L’art médical se construit comme une science rationnelle autour d’Hippocrate, considéré comme le « père de la médecine ». Le médecin antique (iatros) est détenteur d’une connaissance (epistemê) et d’un savoir-faire (technê) acquis après des années d’études, auprès d’un entourage familial et par la fréquentation d’écoles réputées. Comme Hippocrate, descendant du dieu Asclépios, certains médecins obtiennent une reconnaissance sociale et un statut envié. La profession est interdite aux esclaves, mais pas aux femmes qui apparaissent dès le IVe siècle av.-J.-C.

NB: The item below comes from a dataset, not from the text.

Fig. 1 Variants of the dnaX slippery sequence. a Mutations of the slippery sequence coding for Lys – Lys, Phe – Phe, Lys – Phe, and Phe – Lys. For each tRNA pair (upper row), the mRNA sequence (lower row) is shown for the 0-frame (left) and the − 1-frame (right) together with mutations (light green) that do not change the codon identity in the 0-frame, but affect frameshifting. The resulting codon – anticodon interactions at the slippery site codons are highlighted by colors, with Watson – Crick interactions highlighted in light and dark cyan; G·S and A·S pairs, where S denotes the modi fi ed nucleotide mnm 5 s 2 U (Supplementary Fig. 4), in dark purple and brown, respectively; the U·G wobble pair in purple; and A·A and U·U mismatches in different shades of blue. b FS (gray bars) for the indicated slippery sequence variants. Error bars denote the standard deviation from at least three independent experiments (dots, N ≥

Si les historiens ont longtemps cru qu’il s’agissait de sages-femmes, elles sont bien des médecins à part entière, soignant au-delà de la seule gynécologie. Professionnels rémunérés par la communauté ou par des particuliers, parfois fortement récompensés par des malades célèbres, les médecins exercent en cabinet ou dans des maisons spécialisées, certains suivent les armées en campagne. Tous doivent répondre à des règles éthiques, contenues dès le Serment hippocratique et sans cesse répétées : ne pas nuire, respecter le secret médical, laisser la chirurgie à des spécialistes, se placer sous l’autorité des divinités, ne pas participer à des compétitions entre praticiens, respecter ses maîtres, ne pas faire de distinction entre les patients, ne pas pratiquer la médecine-spectacle.

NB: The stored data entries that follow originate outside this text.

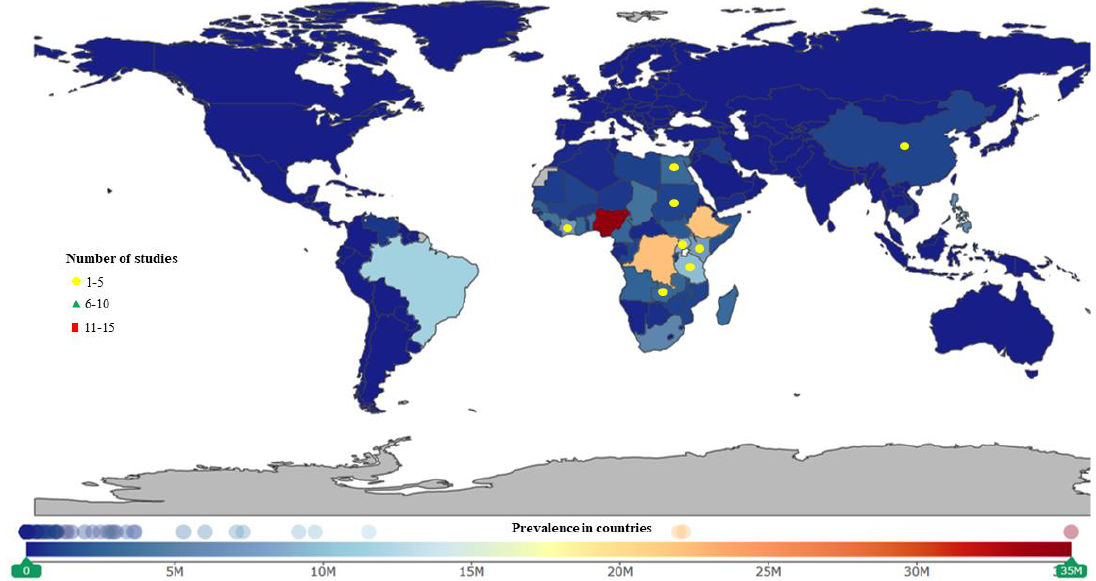
Figure 6. Schistosomiasis studies were mostly conducted in Africa. Egypt and Cote d’Ivoire had the most studies. Nigeria, the DRC, and Ethiopia have the highest prevalence.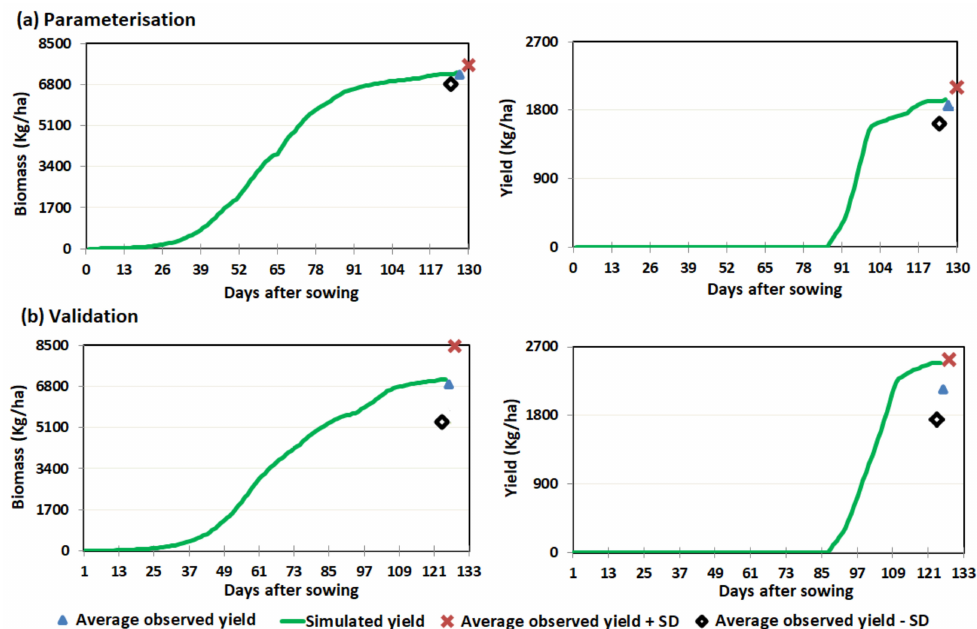
Figure 4. Observed (points) and simulated (lines) biomass and grain yield for the parameterisation and validation. SD = standard deviation.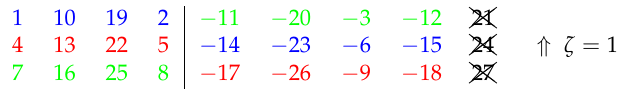
Table 7. WDT for a single-layer, three-phase coil winding with N = 27, m = 3 and p = 3. 1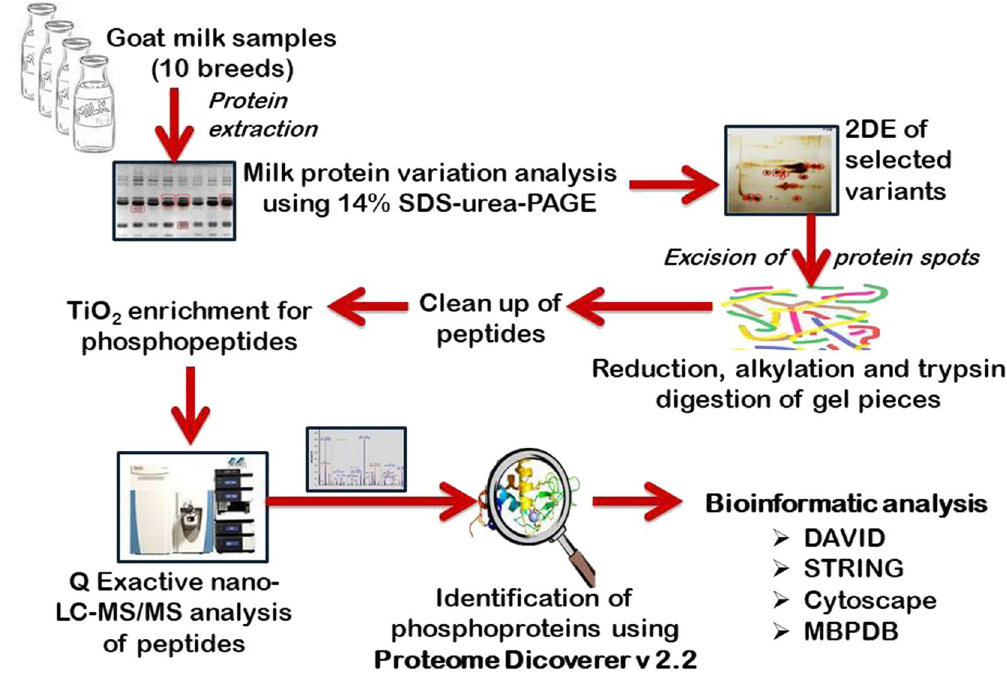
Figure 2. Flow diagram showing the methodology of PTM analysis.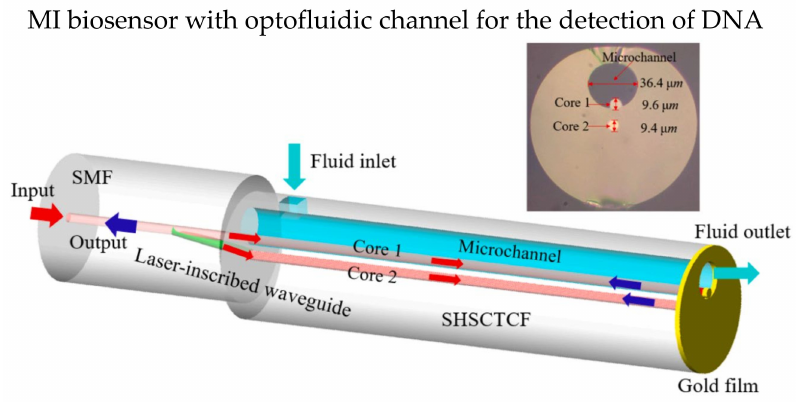
Figure 10. Schematic diagram of optofluidic MI biosensor. One of the cores of the twin-core fiber was exposed to the microchannel as shown in the inset. Reprinted with permission from Ref. [94]. Copyright 2022,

Leur apparence est contrôlée : « il sera d’une grande propreté sur sa personne, mise décente, parfums agréables et dont l’odeur n’ait rien de suspect ; car en général, tout cela plait aux malades. » Le médecin connait des concurrents : ses confrères, des herboristes, des prophètes ambulants, des magiciens et des divinités. Répondre à des règles strictes est donc un gage de sérieux dans ce contexte compétitif. Se comporter dignement, déterminer la pathologie en auscultant le malade, proposer une thérapeutique ou une diète, classer les maladies, pratiquer pour certains la chirurgie, expérimenter, enseigner, autant de techniques anciennes qui influencent la médecine occidentale jusqu’au XXIème siècle.